In late January, the markets experienced the first shocks, from Shanghai to Wall Street, and commodity prices, which have a huge market in China, collapsed.

Between mid-January and early February, oil prices fell about 20%.

The new coronavirus revealed the dependence of the global industry in relation to the Chinese industry.

The world discovers that Wuhan, an almost unknown city, is a logistics hub and automotive production center for many international groups and that a mishap in one of its factories can have consequences for multiple companies in the world.

In Germany, South Korea, Japan, Italy, France or the United States, industrialists realized the difficulty they had in obtaining parts and components generally produced by Chinese partners.

The French manufacturer Renault, for example, had to suspend one of its factories in South Korea, and the American giant Apple faced a production cut from its suppliers.

Economists said there was a massive “supply shock” due to China’s key role in world trade and world leaders began to worry about its consequences on trade and growth in a difficult context due to trade tensions between China, United States and Europe.

“COVID-19, a global health emergency, has disrupted economic activity in China and could jeopardize the global recovery,” the new head of the International Monetary Fund (IMF) Kristalina Georgieva warned on February 23.

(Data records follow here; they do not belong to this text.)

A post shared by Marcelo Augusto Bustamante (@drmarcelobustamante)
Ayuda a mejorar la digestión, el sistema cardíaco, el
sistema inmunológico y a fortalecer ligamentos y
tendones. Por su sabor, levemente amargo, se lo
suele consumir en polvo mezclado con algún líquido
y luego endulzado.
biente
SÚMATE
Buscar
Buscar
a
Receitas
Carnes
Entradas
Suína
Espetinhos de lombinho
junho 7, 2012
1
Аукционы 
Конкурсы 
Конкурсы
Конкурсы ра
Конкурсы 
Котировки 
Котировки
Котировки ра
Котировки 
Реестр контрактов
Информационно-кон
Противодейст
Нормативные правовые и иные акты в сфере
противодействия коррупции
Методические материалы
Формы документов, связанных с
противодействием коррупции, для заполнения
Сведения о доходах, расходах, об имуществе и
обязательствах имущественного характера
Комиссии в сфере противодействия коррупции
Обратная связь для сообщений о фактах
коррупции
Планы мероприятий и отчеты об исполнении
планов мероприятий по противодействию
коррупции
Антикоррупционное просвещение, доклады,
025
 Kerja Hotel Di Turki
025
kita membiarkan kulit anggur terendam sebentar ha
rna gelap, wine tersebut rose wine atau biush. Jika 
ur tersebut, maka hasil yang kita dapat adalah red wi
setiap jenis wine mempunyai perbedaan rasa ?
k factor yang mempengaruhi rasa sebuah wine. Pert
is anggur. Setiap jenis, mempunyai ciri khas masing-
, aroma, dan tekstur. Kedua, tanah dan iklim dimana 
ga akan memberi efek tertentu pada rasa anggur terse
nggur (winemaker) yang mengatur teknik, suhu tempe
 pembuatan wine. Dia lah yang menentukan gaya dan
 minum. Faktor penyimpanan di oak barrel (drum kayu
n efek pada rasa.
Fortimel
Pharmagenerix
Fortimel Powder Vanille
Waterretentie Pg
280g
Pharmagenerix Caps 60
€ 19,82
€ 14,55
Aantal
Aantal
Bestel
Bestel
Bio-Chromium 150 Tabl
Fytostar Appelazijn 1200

In the face of the spread of the epidemic, the multinationals warn that the health crisis will harm their results and the stock markets begin to fall.

In the last week of February, the stock markets of the United States and Europe lost 12%, something never seen since 2008-2009 when the world economy went into recession due to the financial crisis.

The word recession begins to settle in the comments of experts and leaders. And the authorities begin to mobilize to try to avoid it.

On March 3 the United States Central Bank (Fed) surprisingly lowered its interest rates. China poured billions of dollars into the market to sustain the activity and Germany, France and Italy adopted plans to support their companies.

On March 11, the Bank of England lowered interest rates from 75% to 25%.

This is to avoid adding to the “supply” crisis a global shock of “demand”, a sharp drop in consumption and investment, if other countries, like Italy, must apply drastic measures of confinement.

However, in principle, as in Los Angeles or Sydney, people invade supermarkets to stock up on essential products.

But planes travel nearly empty or remain stationary as companies cancel thousands of trips. The epidemic could cost airlines up to $ 100 billion, the International Air Transport Association (IATA) said March 5.

Oil is sinking

To make matters worse, the price of oil sank on Monday, March 9, dragging the stock markets that suffered spectacular falls.

Three days earlier, in Vienna, where the OPEC + meeting was held, Saudi Arabia and Russia failed to agree on a drop in production to stabilize the price of crude.

Annoyed at the lack of agreement, Saudi Arabia launched a price war, which left the barrel of crude close to $ 30, after a drop in a day never seen since the Gulf War in 1991.

The collapse of oil caused panic in the stock markets that closed with losses of up to 8% on Monday and saw trillions of dollars of market capitalization disappear in a few hours.

Analysts fear that falling oil and markets will destabilize banks and large investment funds.

Governments and central banks must “prevent a temporary crisis from irreparably damaging individuals and businesses due to job losses and bankruptcies,” said Indo-US Gita Gopinath, chief economist at the International Monetary Fund (IMF) , when referring to the current situation.

In 2008-2009, the G20 (Group of 20 industrialized and emerging countries, representing 66% of the world population and 85% of GDP) took the reins of the response to the crisis to such an extent that it was described as ” world economic government. “

Eleven years later, the situation is substantially different due to the trade war, Brexit, and political instability in Europe.

There is no indication that the G20, chaired this year by Saudi Arabia, can fulfill the same role as in the 2008 crisis.